# Video Games - Where to buy?



## Unwound (Aug 10, 2004)

I am fairly new to Canada, I moved here from England about 18 months ago. 

As a result, either it's because I am too lazy, or I just haven't looked hard enough - but here in downtown Toronto I don't know where to find a really good video game store is!

I have a gamecube and gameboy advance - both purchased from the EB Games in the depths of the Eaton Centre, but that store sucks. It never seems to have new stock, and what they have seems to be really old.

Do I have to go to Walmart or Best Buy? Or are there really good stores somewhere downtown?


----------



## Clockwork (Feb 24, 2002)

I bought from these guys before.

http://www.interactcd.com/ 

You could also try www.cpused.com 

Very good service. They sell a lot of used games. Although it is an American company, they have decent prices on used games.


----------



## Unwound (Aug 10, 2004)

Actually, I wasn't referring to Mac games - I meant games for my Gamecube etc. It just seems I don't know where to go!


----------



## Clockwork (Feb 24, 2002)

Try microplay, they usualy have a decent selection of games









http://www.microplay.com/DesktopDefault.aspx

or just look up and down young street, there is allways places to buy games


----------



## PosterBoy (Jan 22, 2002)

I am sure that Electronics Boutique has at least a few locations in the GTA. Their service is not always the best, but they usually have everything for PS2, GameCube, XBox and PC, and they sell used games and do trade ins as well.


----------



## Unwound (Aug 10, 2004)

Excellent. There's a Microplay around the corner from my house I never knew about! 

I've been to Electronics Boutiques, as I mentioned I bought everything I hve game-wise from EB Games in the Eaton Centre, but I find that store, and another location of it at Yonge Eglinton to be really poor.


----------



## PosterBoy (Jan 22, 2002)

I'd keep checking around different EB Locations if that's convenient. There are three or four around me, but there's only one I'd still set foot in.

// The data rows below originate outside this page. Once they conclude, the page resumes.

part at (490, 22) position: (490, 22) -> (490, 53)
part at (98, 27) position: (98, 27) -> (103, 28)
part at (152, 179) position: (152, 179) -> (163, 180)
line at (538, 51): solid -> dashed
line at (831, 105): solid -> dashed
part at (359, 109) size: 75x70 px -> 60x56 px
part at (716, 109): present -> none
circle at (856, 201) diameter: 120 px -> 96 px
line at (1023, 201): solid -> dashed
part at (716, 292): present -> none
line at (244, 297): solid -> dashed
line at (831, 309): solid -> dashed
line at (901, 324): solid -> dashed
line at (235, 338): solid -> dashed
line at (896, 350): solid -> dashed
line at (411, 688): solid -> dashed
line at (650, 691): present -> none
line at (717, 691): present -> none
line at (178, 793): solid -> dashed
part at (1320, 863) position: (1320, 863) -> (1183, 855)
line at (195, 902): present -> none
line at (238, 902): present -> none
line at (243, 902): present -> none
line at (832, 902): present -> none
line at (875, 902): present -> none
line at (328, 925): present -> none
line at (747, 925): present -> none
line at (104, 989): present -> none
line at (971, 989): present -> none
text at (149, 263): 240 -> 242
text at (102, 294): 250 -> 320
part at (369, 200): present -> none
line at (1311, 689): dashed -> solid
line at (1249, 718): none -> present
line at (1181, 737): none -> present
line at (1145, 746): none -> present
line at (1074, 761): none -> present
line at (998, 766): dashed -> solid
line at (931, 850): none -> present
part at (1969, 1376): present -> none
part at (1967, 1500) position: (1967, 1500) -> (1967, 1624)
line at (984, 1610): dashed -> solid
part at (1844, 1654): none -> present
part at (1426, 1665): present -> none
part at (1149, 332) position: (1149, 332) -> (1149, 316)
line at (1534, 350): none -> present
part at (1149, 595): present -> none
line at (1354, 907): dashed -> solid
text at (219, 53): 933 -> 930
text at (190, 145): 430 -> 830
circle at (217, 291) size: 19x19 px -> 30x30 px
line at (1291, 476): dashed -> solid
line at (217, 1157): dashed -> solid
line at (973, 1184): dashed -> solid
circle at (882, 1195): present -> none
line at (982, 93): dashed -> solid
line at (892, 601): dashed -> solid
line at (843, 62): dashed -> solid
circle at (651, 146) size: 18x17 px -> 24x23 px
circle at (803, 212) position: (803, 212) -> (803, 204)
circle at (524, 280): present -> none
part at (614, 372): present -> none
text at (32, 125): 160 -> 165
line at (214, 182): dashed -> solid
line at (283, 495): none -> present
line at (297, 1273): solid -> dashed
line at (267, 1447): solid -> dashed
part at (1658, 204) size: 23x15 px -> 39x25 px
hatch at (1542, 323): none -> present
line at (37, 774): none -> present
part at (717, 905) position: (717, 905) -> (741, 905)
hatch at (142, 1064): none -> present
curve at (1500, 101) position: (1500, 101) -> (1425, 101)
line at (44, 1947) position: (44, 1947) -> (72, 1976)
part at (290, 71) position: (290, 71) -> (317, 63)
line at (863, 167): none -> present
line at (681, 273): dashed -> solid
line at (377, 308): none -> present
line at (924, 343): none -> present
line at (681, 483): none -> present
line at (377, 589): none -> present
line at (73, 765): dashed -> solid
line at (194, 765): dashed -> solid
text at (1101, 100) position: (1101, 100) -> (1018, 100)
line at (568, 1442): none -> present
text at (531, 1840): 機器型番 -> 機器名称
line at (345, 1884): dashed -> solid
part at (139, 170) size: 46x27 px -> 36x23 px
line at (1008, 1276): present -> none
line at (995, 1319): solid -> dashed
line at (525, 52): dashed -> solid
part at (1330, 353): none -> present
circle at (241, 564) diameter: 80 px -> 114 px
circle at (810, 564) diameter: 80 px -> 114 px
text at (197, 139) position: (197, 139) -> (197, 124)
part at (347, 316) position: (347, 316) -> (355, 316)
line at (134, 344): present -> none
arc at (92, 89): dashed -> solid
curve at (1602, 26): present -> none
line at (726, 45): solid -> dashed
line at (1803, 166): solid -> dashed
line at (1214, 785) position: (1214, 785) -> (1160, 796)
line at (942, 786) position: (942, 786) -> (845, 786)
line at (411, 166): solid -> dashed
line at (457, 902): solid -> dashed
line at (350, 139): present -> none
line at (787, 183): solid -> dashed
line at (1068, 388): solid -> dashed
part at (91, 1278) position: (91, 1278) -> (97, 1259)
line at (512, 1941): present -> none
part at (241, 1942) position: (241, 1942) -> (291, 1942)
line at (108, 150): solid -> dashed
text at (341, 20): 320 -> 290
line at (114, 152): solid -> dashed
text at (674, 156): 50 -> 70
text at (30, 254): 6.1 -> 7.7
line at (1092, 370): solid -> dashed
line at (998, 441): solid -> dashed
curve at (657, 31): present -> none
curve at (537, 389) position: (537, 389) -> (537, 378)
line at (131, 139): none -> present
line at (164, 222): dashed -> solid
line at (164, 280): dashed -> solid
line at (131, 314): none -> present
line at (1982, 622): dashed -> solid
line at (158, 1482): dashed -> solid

Best Buy, Future Shop, Toys R Us, Wal-Mart, all sell games, too.


----------



## Clockwork (Feb 24, 2002)

Microplay is also Canadian. EB is just the Walmart of gameing. I live in Brampton and EB knocked out both Ardvark and Microplay in the mall. Also check on Young street, some of these game stores owned by Chinese people that I have been to that have fantastic deals. There are several along Young street.


----------



## skinnyman (Oct 25, 2003)

Game Centre at Yonge and Bloor has a good selection of new and used games. I find their used games are priced well. I've bought a lot of Dreamcast games there.

There's also a Game Shack in the Atrium on Bay. Mostly new games, but lots of used PC games.

At Yonge and Eglington is one called Gamerama. They have a good selection, although for used games, Game Centre is cheaper.

These are stores that I've frequented along Yonge. There's probably more, just look in the phone book


----------



## Griller (Jan 17, 2002)

For Mac games check out : Compusmart 

Click on the 'Games' link in the 'Software' section. Then type 'mac' in Keywords and click on Search.

For your GC and GB, EB is okay, Future Shop, Best Buy, and Wal-mart are good.


----------



## talonracer (Dec 30, 2003)

Could anyone suggest a spot to buy new/used PS2 games in Calgary? There's an EB games not far from my office, but I'd be happy to support a local company..


----------